Codility 1.1 Iterations BinaryGap

Problem

A binary gap within a positive integer N is any maximal sequence of consecutive zeros that is surrounded by ones at both ends in the binary representation of N.

For example, number 9 has binary representation 1001 and contains a binary gap of length 2. The number 529 has binary representation 1000010001 and contains two binary gaps: one of length 4 and one of length 3. The number 20 has binary representation 10100 and contains one binary gap of length 1. The number 15 has binary representation 1111 and has no binary gaps.

Write a function:

int solution(int N);

that, given a positive integer N, returns the length of its longest binary gap. The function should return 0 if N doesn’t contain a binary gap.

For example, given N = 1041 the function should return 5, because N has binary representation 10000010001 and so its longest binary gap is of length 5.

Assume that:

• N is an integer within the range [1..2,147,483,647].

Complexity:

• expected worst-case time complexity is O(log(N));
• expected worst-case space complexity is O(1).

Solving Process

Every time the digit is 1, bin_counter will be updated and if it is bigger than the previous biggest one, then update it to bin_max. At last, return the bin_max.

Imagine a child recording a jump of a frog(0) without a stop(1).

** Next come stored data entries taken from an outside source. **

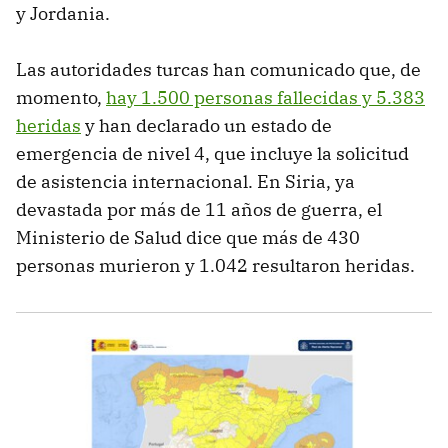
y Jordania.
Las autoridades turcas han comunicado que, de
momento,
hay 1.500 personas fallecidas y 5.383
heridas
y han declarado un estado de
emergencia de nivel 4, que incluye la solicitud
de asistencia internacional. En Siria, ya
devastada por más de 11 años de guerra, el
Ministerio de Salud dice que más de 430
personas murieron y 1.042 resultaron heridas.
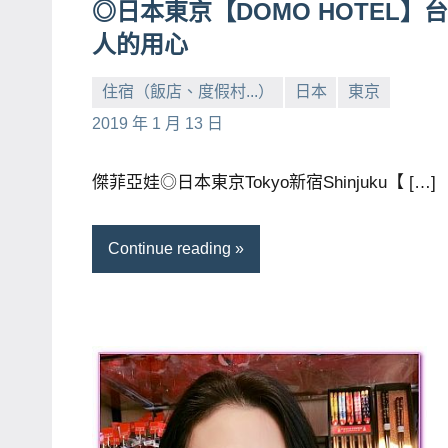
◎日本東京【DOMO HOTEL】
人的用心
住宿（飯店、度假村...）
日本
東京
小
No
2019 年 1 月 13 日
芳
comments
傑菲亞娃◎日本東京Tokyo新宿Shinjuku【 […]
Continue reading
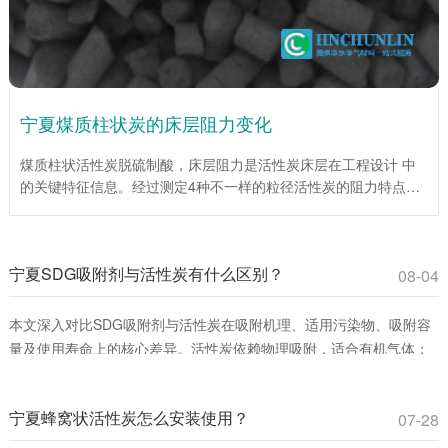
宁夏煤质柱状炭的床层阻力变化
煤质柱状活性炭脱硫制酸，床层阻力是活性炭床层在工程设计 中
的关键特征信息。经过测定4种不一样的粒径活性炭的阻力特点，
为工程设计提供了重要依据。试验说明，在层流区，平均阻力系数
伴随着Re数的增大而降低；当层流向紊流过渡区时，平均阻力系
数伴随着Re数的增大而增大。入口处效应仅为低Re数，床层总阻
宁夏SDG吸附剂与活性炭有什么区别？
力较小时对床层平均阻力系数影响很大。活性炭(1mm)床层平均阻
08-04
力系数伴随着床层高度的增加而增加，活性炭(4mm、6mm、
10mm)床层平均阻力系数伴随着床层高度的增大而下降。
本文深入对比SDG吸附剂与活性炭在吸附机理、适用污染物、吸附容
量及使用寿命上的核心差异。活性炭依赖物理吸附，适合有机气体；
SDG吸附剂通过化学反应**去除酸性、碱性及重金属蒸气。环保工程
师和采购人员可通过此文选择**吸附材料，提升治理效率并降低成本。
宁夏蜂窝状活性炭怎么安装使用？
07-28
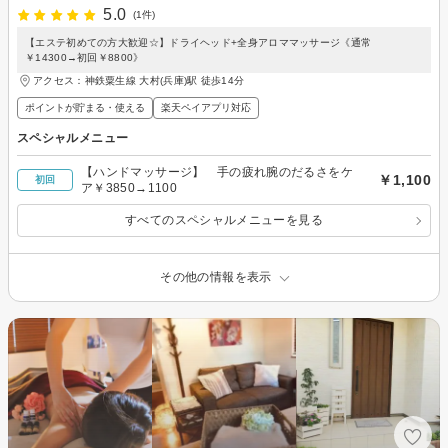
5.0
(1件)
【エステ初めての方大歓迎☆】ドライヘッド+全身アロママッサージ《通常
￥14300→初回￥8800》
アクセス：神鉄粟生線 大村(兵庫)駅 徒歩14分
ポイントが貯まる・使える
楽天ペイアプリ対応
スペシャルメニュー
【ハンドマッサージ】 手の疲れ腕のだるさをケ
￥1,100
初回
ア￥3850→1100
すべてのスペシャルメニューを見る
その他の情報を表示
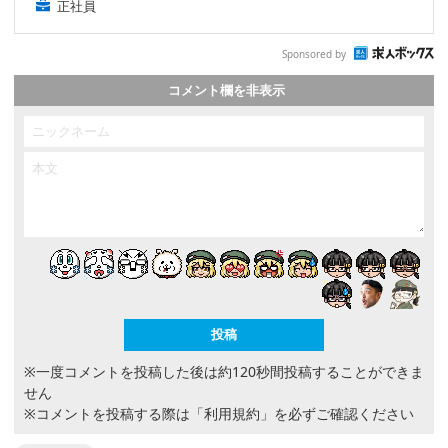
正社員
Sponsored by
コメント欄を非表示
※一度コメントを投稿した後は約120秒間投稿することができま
せん
※コメントを投稿する際は
「利用規約」
を必ずご確認ください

This is as easy as that as long as we know how to process a number to binary number, which is str(bin(N))[2:].

Code Solution(mine)

def solution(N):     
     bin_rep = str(bin(N))[2:]
     bin_gap = False
     bin_max = 0
     bin_counter = 0
     for symbol in bin_rep:
         if symbol == '1':
             if bin_max < bin_counter:
                 bin_max = bin_counter
             bin_gap = True
             bin_counter = 0
         elif bin_gap:
             bin_counter += 1
     return bin_max

Big-O Calculation

def solution(N):     
     bin_rep = str(bin(N))[2:]   # Constant 1
     bin_gap = False             
     bin_max = 0                 
     bin_counter = 0             
     for symbol in bin_rep:      # Constant N
         if symbol == '1':
             if bin_max < bin_counter:
                 bin_max = bin_counter
             bin_gap = True
             bin_counter = 0
         elif bin_gap:
             bin_counter += 1
     return bin_max
## O(N)

Other People’s code solution

def solution(N):
  return len(max(bin(N)[2:].strip('0').strip('1').split('1')))
# O(N)

Learning Points

• strip(str) and split(str) functions can be used for the string manipulation.